In a 2013 article appearing on desiringgod.org, David Mathis recounts several stories of Jackie and the Amazing Grace he demonstrated in his first few years in baseball. He describes the relationship between these two men and their faith below:
Many tellings of the Robinson-Branch story omit the importance of their shared Christian faith, but a few biographers have endeavored to draw this out.
Robinson was a Christian [and] his Christian faith was at the very center of his decision to accept Branch Rickey’s invitation to play for the all-white Brooklyn Dodgers. . . . Branch Rickey himself was a Bible-thumping Methodist whose faith led him to find an African American ballplayer to break the color barrier. . . .[A]t the center of one of the most important civil rights stories in America [lies] two men of passionate Christian faith. (Metaxas)
Branch’s strategy for de-segregation was “non-retaliation” — a precursor to the vision of non-violence to come later in the Civil Rights Movement. But it would not just do to try to follow Jesus’s pattern. Branch was looking for someone with deep faith and proven character. Nothing less than emotionally excruciating work lay ahead. When Branch and Robinson met for the first time to explore the possibility, Branch grilled him for hours and made him commit to three years of non-retaliation. Rickey . . . pointed him to the biblical account of Jesus’s Sermon on the Mount. Rickey told Robinson, “We can’t fight our way through this, Robinson. We’ve got no army. There’s virtually nobody on our side. No owners. No umpires. Very few newspapermen. And I’m afraid many fans will be hostile.”
Hostile they were, but as commemorated in the statue below, teammates stood by Jackie during the hostility. 10 time all star and hall of famer, Pee Wee Reese, is as well known for his support of Jackie Robinson as he is for his playing performance.
As Eric Metaxas puts it in his book,Seven Men: And the Secret of Their Greatness:
“The heart of the Jackie Robinson story,” says Metaxas, is that “he changed America by successfully living out, both on and off the baseball field, the revolutionary and world-changing words of Jesus.”

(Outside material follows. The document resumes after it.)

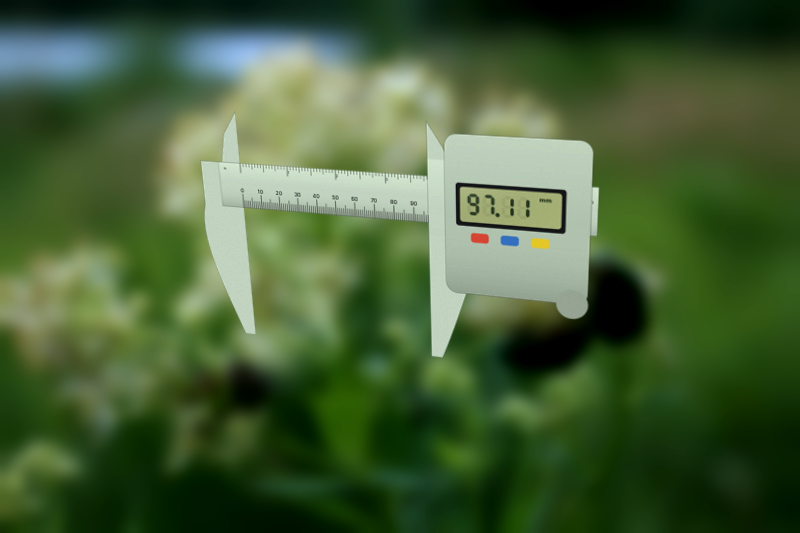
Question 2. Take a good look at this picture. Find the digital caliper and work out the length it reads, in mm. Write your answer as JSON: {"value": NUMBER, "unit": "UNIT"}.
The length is {"value": 97.11, "unit": "mm"}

What made all the difference was both Branch’s recognition of the power of Jesus’s model of non-retaliation in Matthew 5:38–41, and Robinson’s grace-given ability to echo the almost superhuman pattern of Jesus: “When he was reviled, he did not revile in return; when he suffered, he did not threaten, but continued entrusting himself to him who judges justly” (1 Peter 2:23).
That is a model we can all strive for, both on and off of the field.